§ **PROBLEM TO WORK ON**:
Only some lines are wanted. Transcribe, exactly, the lines below from the line with "01/17/2020 | 2020 | Protectiveness Deferred |" up to and including the line with "09/25/2020 | 2020 | Protectiveness Deferred |".

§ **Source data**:
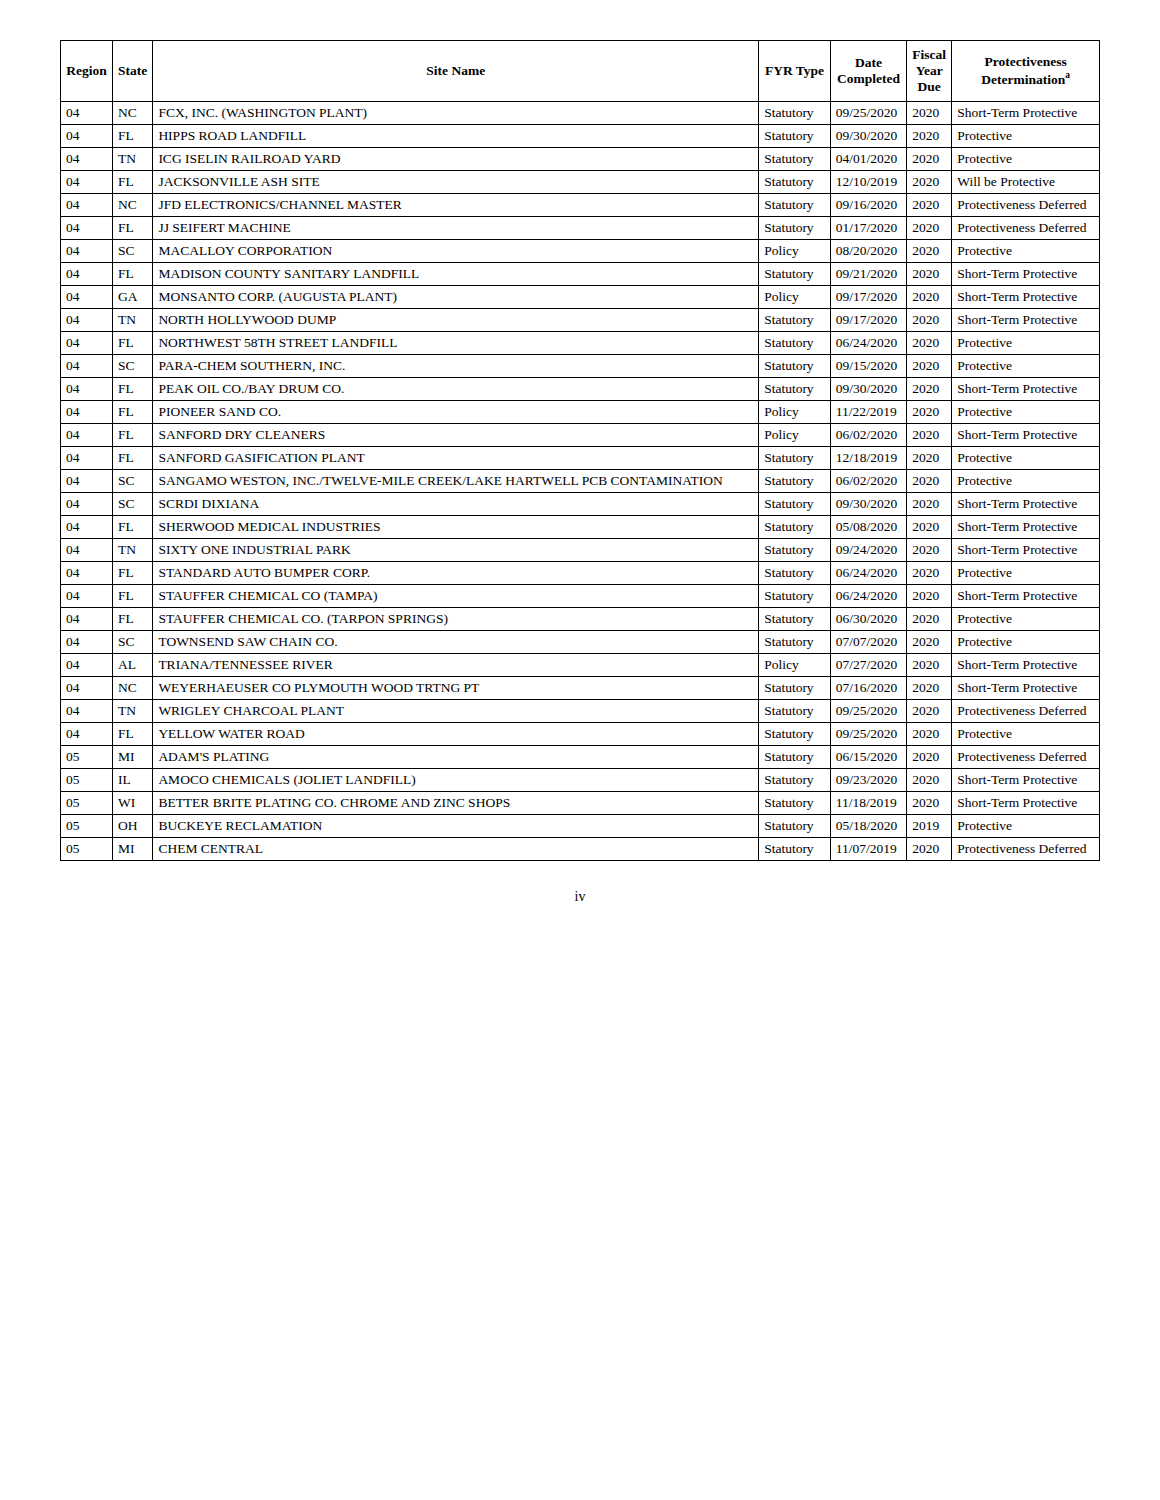| Region | State | Site Name | FYR Type | Date Completed | Fiscal Year Due | Protectiveness Determination a |
| --- | --- | --- | --- | --- | --- | --- |
| 04 | NC | FCX, INC. (WASHINGTON PLANT) | Statutory | 09/25/2020 | 2020 | Short-Term Protective |
| 04 | FL | HIPPS ROAD LANDFILL | Statutory | 09/30/2020 | 2020 | Protective |
| 04 | TN | ICG ISELIN RAILROAD YARD | Statutory | 04/01/2020 | 2020 | Protective |
| 04 | FL | JACKSONVILLE ASH SITE | Statutory | 12/10/2019 | 2020 | Will be Protective |
| 04 | NC | JFD ELECTRONICS/CHANNEL MASTER | Statutory | 09/16/2020 | 2020 | Protectiveness Deferred |
| 04 | FL | JJ SEIFERT MACHINE | Statutory | 01/17/2020 | 2020 | Protectiveness Deferred |
| 04 | SC | MACALLOY CORPORATION | Policy | 08/20/2020 | 2020 | Protective |
| 04 | FL | MADISON COUNTY SANITARY LANDFILL | Statutory | 09/21/2020 | 2020 | Short-Term Protective |
| 04 | GA | MONSANTO CORP. (AUGUSTA PLANT) | Policy | 09/17/2020 | 2020 | Short-Term Protective |
| 04 | TN | NORTH HOLLYWOOD DUMP | Statutory | 09/17/2020 | 2020 | Short-Term Protective |
| 04 | FL | NORTHWEST 58TH STREET LANDFILL | Statutory | 06/24/2020 | 2020 | Protective |
| 04 | SC | PARA-CHEM SOUTHERN, INC. | Statutory | 09/15/2020 | 2020 | Protective |
| 04 | FL | PEAK OIL CO./BAY DRUM CO. | Statutory | 09/30/2020 | 2020 | Short-Term Protective |
| 04 | FL | PIONEER SAND CO. | Policy | 11/22/2019 | 2020 | Protective |
| 04 | FL | SANFORD DRY CLEANERS | Policy | 06/02/2020 | 2020 | Short-Term Protective |
| 04 | FL | SANFORD GASIFICATION PLANT | Statutory | 12/18/2019 | 2020 | Protective |
| 04 | SC | SANGAMO WESTON, INC./TWELVE-MILE CREEK/LAKE HARTWELL PCB CONTAMINATION | Statutory | 06/02/2020 | 2020 | Protective |
| 04 | SC | SCRDI DIXIANA | Statutory | 09/30/2020 | 2020 | Short-Term Protective |
| 04 | FL | SHERWOOD MEDICAL INDUSTRIES | Statutory | 05/08/2020 | 2020 | Short-Term Protective |
| 04 | TN | SIXTY ONE INDUSTRIAL PARK | Statutory | 09/24/2020 | 2020 | Short-Term Protective |
| 04 | FL | STANDARD AUTO BUMPER CORP. | Statutory | 06/24/2020 | 2020 | Protective |
| 04 | FL | STAUFFER CHEMICAL CO (TAMPA) | Statutory | 06/24/2020 | 2020 | Short-Term Protective |
| 04 | FL | STAUFFER CHEMICAL CO. (TARPON SPRINGS) | Statutory | 06/30/2020 | 2020 | Protective |
| 04 | SC | TOWNSEND SAW CHAIN CO. | Statutory | 07/07/2020 | 2020 | Protective |
| 04 | AL | TRIANA/TENNESSEE RIVER | Policy | 07/27/2020 | 2020 | Short-Term Protective |
| 04 | NC | WEYERHAEUSER CO PLYMOUTH WOOD TRTNG PT | Statutory | 07/16/2020 | 2020 | Short-Term Protective |
| 04 | TN | WRIGLEY CHARCOAL PLANT | Statutory | 09/25/2020 | 2020 | Protectiveness Deferred |
| 04 | FL | YELLOW WATER ROAD | Statutory | 09/25/2020 | 2020 | Protective |
| 05 | MI | ADAM'S PLATING | Statutory | 06/15/2020 | 2020 | Protectiveness Deferred |
| 05 | IL | AMOCO CHEMICALS (JOLIET LANDFILL) | Statutory | 09/23/2020 | 2020 | Short-Term Protective |
| 05 | WI | BETTER BRITE PLATING CO. CHROME AND ZINC SHOPS | Statutory | 11/18/2019 | 2020 | Short-Term Protective |
| 05 | OH | BUCKEYE RECLAMATION | Statutory | 05/18/2020 | 2019 | Protective |
| 05 | MI | CHEM CENTRAL | Statutory | 11/07/2019 | 2020 | Protectiveness Deferred |
iv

§ **EXERCISE SOLUTION**:
| 04 | FL | JJ SEIFERT MACHINE | Statutory | 01/17/2020 | 2020 | Protectiveness Deferred |
| 04 | SC | MACALLOY CORPORATION | Policy | 08/20/2020 | 2020 | Protective |
| 04 | FL | MADISON COUNTY SANITARY LANDFILL | Statutory | 09/21/2020 | 2020 | Short-Term Protective |
| 04 | GA | MONSANTO CORP. (AUGUSTA PLANT) | Policy | 09/17/2020 | 2020 | Short-Term Protective |
| 04 | TN | NORTH HOLLYWOOD DUMP | Statutory | 09/17/2020 | 2020 | Short-Term Protective |
| 04 | FL | NORTHWEST 58TH STREET LANDFILL | Statutory | 06/24/2020 | 2020 | Protective |
| 04 | SC | PARA-CHEM SOUTHERN, INC. | Statutory | 09/15/2020 | 2020 | Protective |
| 04 | FL | PEAK OIL CO./BAY DRUM CO. | Statutory | 09/30/2020 | 2020 | Short-Term Protective |
| 04 | FL | PIONEER SAND CO. | Policy | 11/22/2019 | 2020 | Protective |
| 04 | FL | SANFORD DRY CLEANERS | Policy | 06/02/2020 | 2020 | Short-Term Protective |
| 04 | FL | SANFORD GASIFICATION PLANT | Statutory | 12/18/2019 | 2020 | Protective |
| 04 | SC | SANGAMO WESTON, INC./TWELVE-MILE CREEK/LAKE HARTWELL PCB CONTAMINATION | Statutory | 06/02/2020 | 2020 | Protective |
| 04 | SC | SCRDI DIXIANA | Statutory | 09/30/2020 | 2020 | Short-Term Protective |
| 04 | FL | SHERWOOD MEDICAL INDUSTRIES | Statutory | 05/08/2020 | 2020 | Short-Term Protective |
| 04 | TN | SIXTY ONE INDUSTRIAL PARK | Statutory | 09/24/2020 | 2020 | Short-Term Protective |
| 04 | FL | STANDARD AUTO BUMPER CORP. | Statutory | 06/24/2020 | 2020 | Protective |
| 04 | FL | STAUFFER CHEMICAL CO (TAMPA) | Statutory | 06/24/2020 | 2020 | Short-Term Protective |
| 04 | FL | STAUFFER CHEMICAL CO. (TARPON SPRINGS) | Statutory | 06/30/2020 | 2020 | Protective |
| 04 | SC | TOWNSEND SAW CHAIN CO. | Statutory | 07/07/2020 | 2020 | Protective |
| 04 | AL | TRIANA/TENNESSEE RIVER | Policy | 07/27/2020 | 2020 | Short-Term Protective |
| 04 | NC | WEYERHAEUSER CO PLYMOUTH WOOD TRTNG PT | Statutory | 07/16/2020 | 2020 | Short-Term Protective |
| 04 | TN | WRIGLEY CHARCOAL PLANT | Statutory | 09/25/2020 | 2020 | Protectiveness Deferred |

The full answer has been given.